Assignment: What lines in the records below contain the string "CROSS"? Copy every one.

Supplied material:
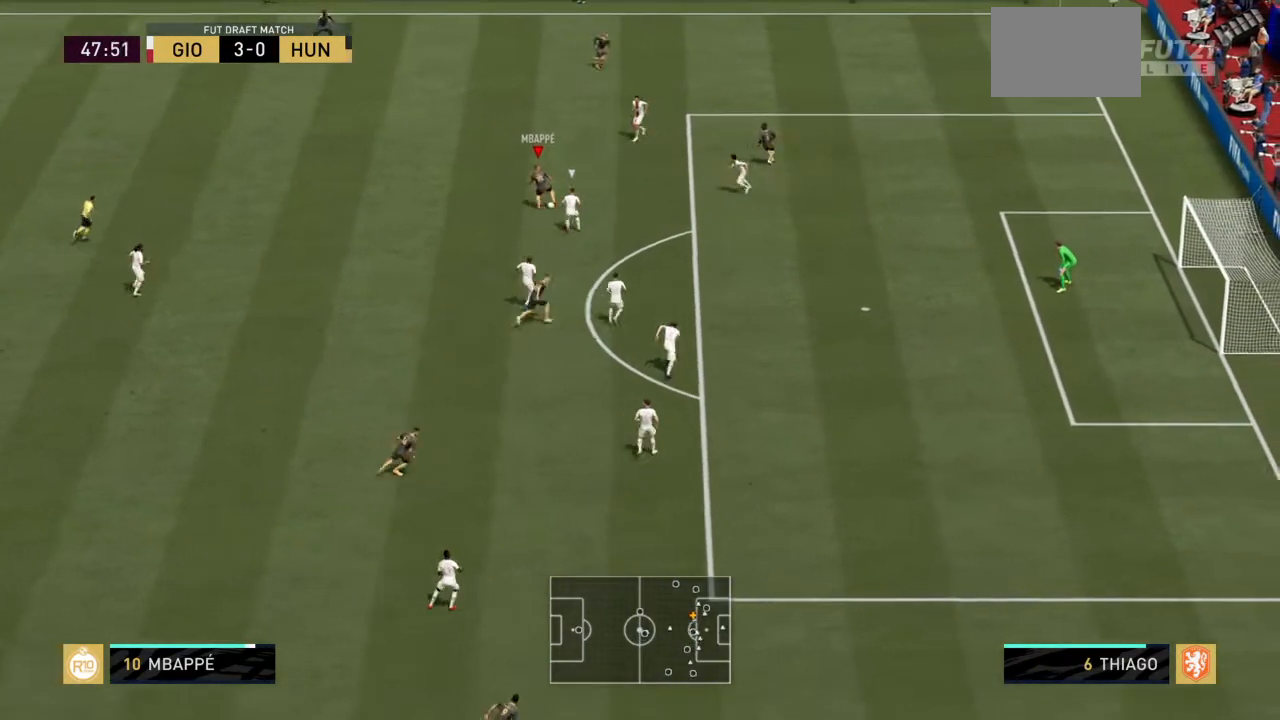
{"buttons": ["R2"], "left_stick": "down", "right_stick": "center", "events": [[300, "left_stick", "down-left"], [433, "left_stick", "down"], [500, "R2", "down"]]}
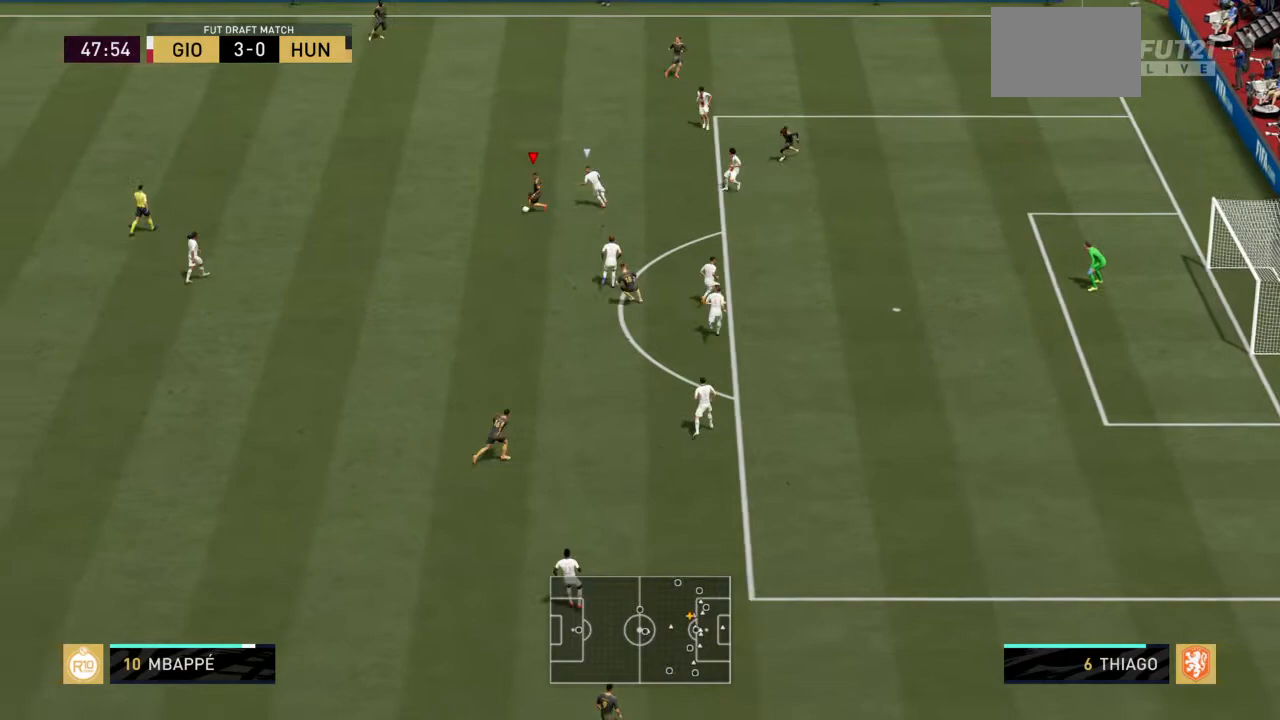
{"buttons": ["R2"], "left_stick": "down", "right_stick": "center", "events": []}
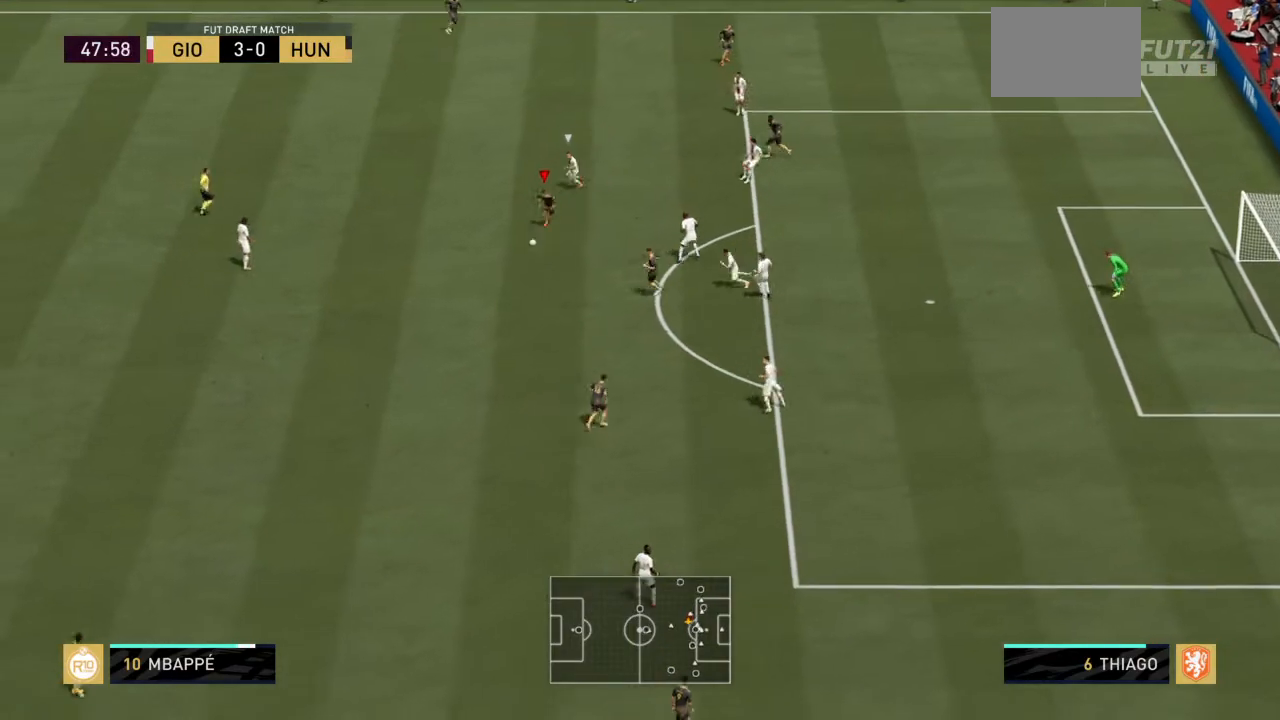
{"buttons": ["CROSS"], "left_stick": "down-right", "right_stick": "center", "events": [[167, "R2", "up"], [401, "CROSS", "down"], [401, "left_stick", "down-right"]]}
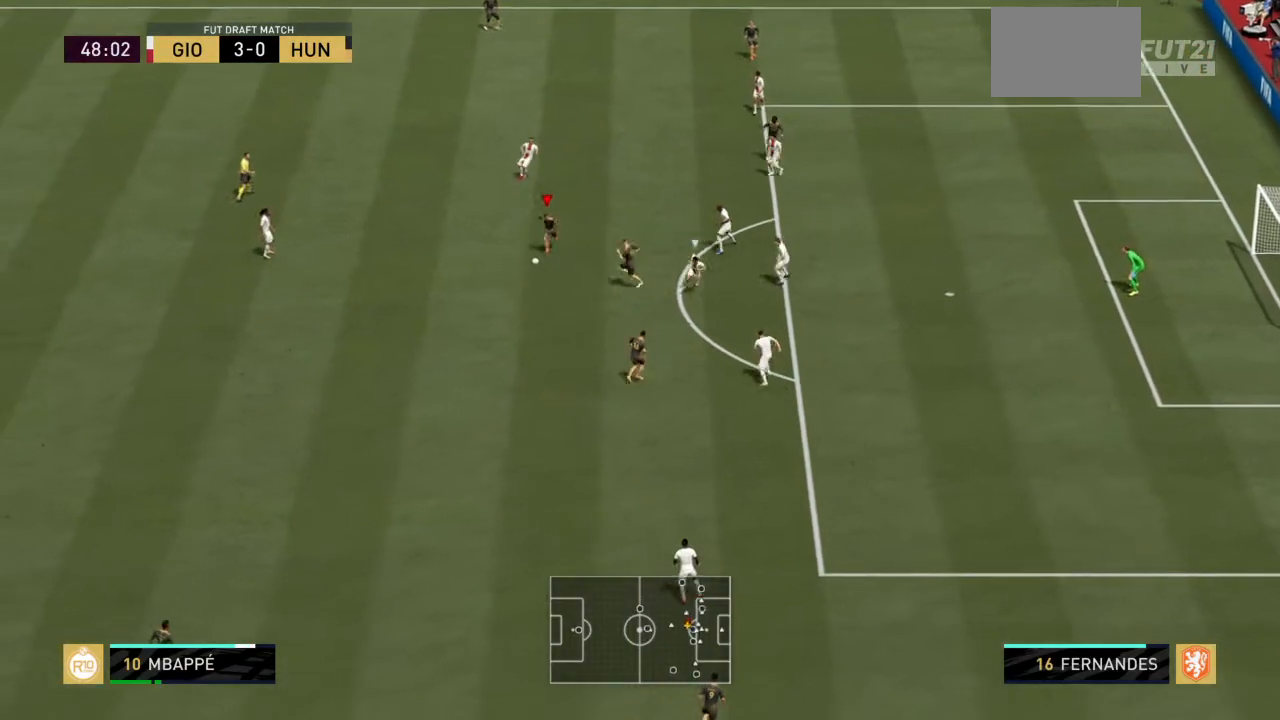
{"buttons": [], "left_stick": "down-right", "right_stick": "center", "events": [[33, "CROSS", "up"]]}
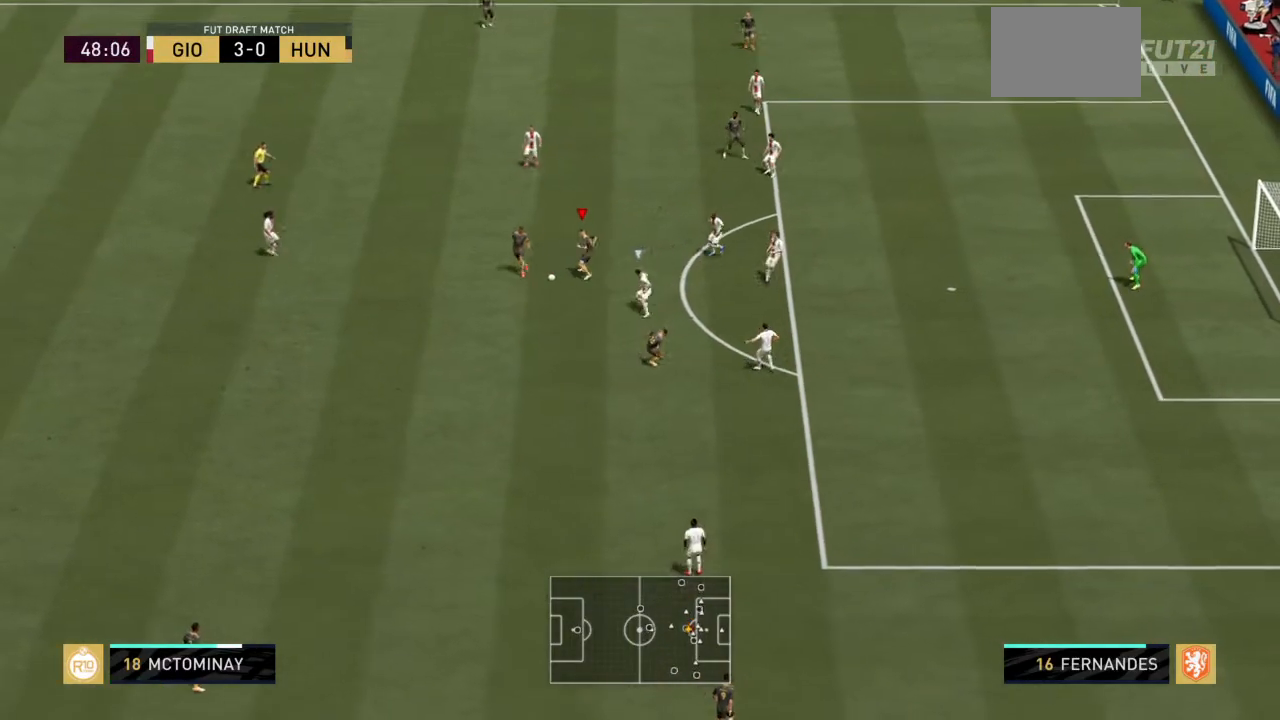
{"buttons": [], "left_stick": "up-left", "right_stick": "center", "events": [[133, "left_stick", "center"], [300, "left_stick", "up-left"]]}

Answer to the problem:
{"buttons": ["CROSS"], "left_stick": "down-right", "right_stick": "center", "events": [[167, "R2", "up"], [401, "CROSS", "down"], [401, "left_stick", "down-right"]]}
{"buttons": [], "left_stick": "down-right", "right_stick": "center", "events": [[33, "CROSS", "up"]]}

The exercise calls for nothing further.